Segment Start: Data extracts

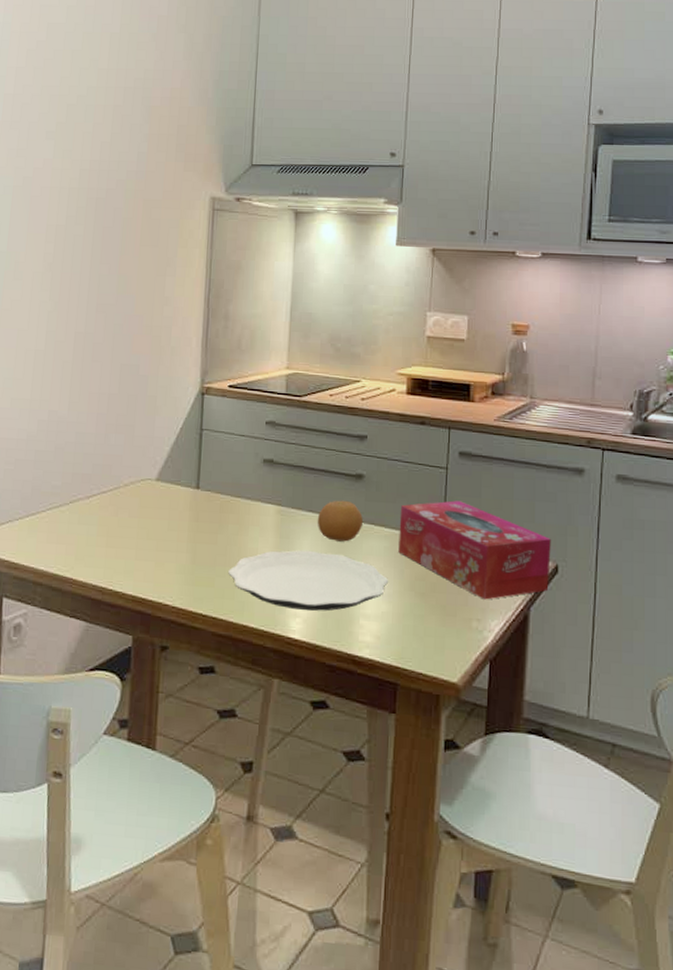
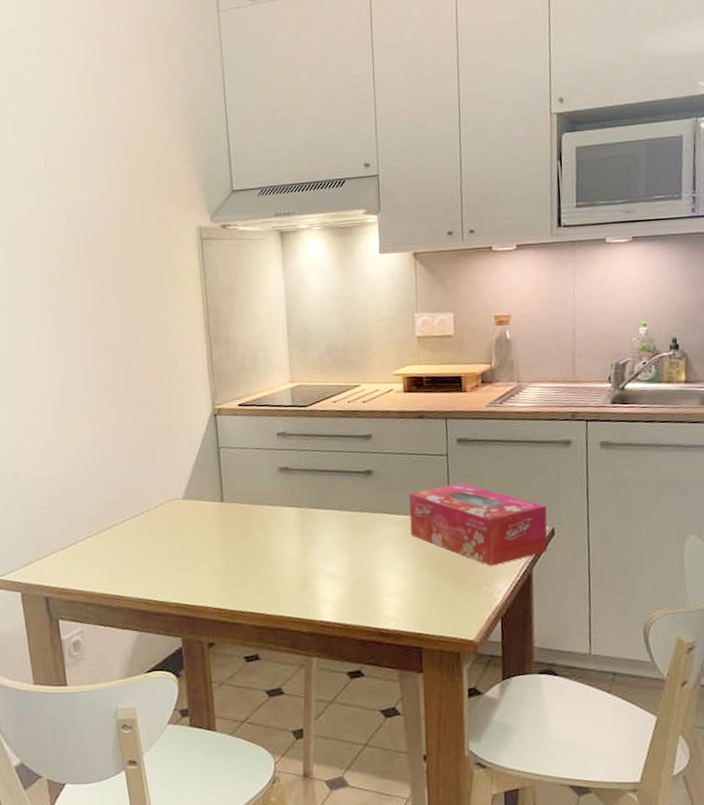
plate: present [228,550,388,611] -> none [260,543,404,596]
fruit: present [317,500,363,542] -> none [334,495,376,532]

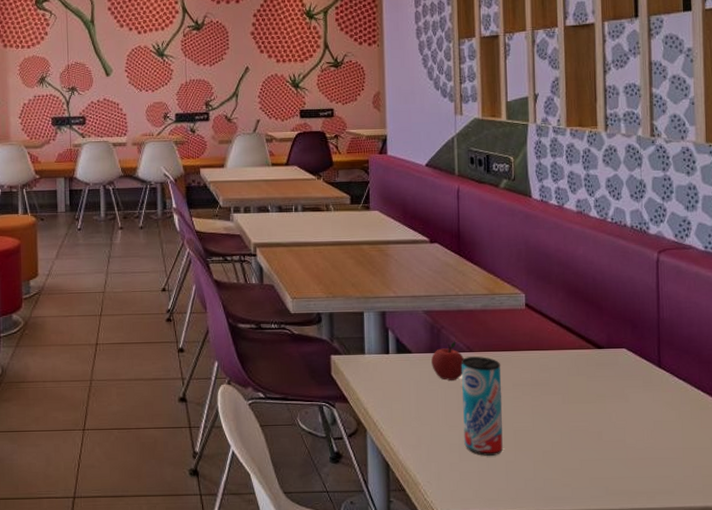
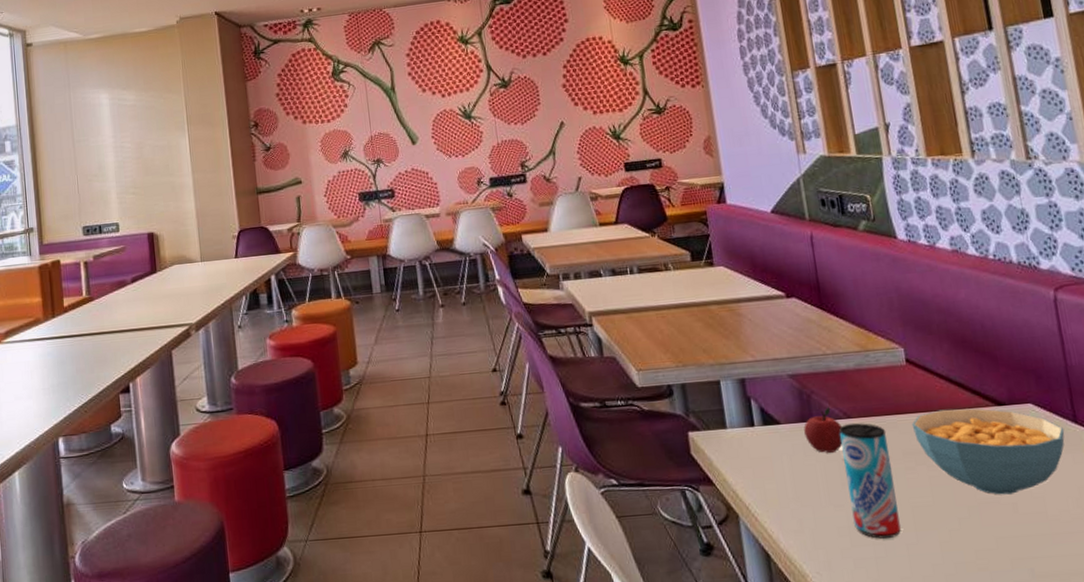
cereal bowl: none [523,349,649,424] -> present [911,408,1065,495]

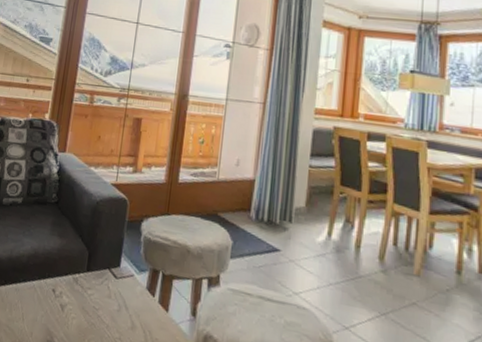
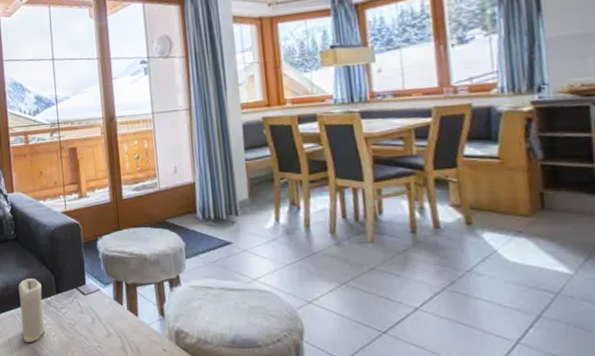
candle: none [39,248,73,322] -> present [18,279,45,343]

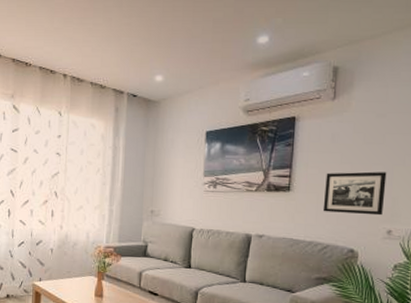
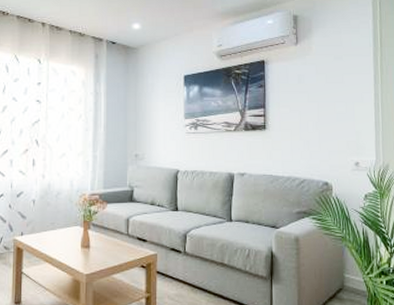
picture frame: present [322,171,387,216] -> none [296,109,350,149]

Segment End: Data extracts

Return every entry word for word, leaving the pictures out.

● **Task result**
plate: present [228,550,388,611] -> none [260,543,404,596]
fruit: present [317,500,363,542] -> none [334,495,376,532]

cereal bowl: none [523,349,649,424] -> present [911,408,1065,495]

candle: none [39,248,73,322] -> present [18,279,45,343]

picture frame: present [322,171,387,216] -> none [296,109,350,149]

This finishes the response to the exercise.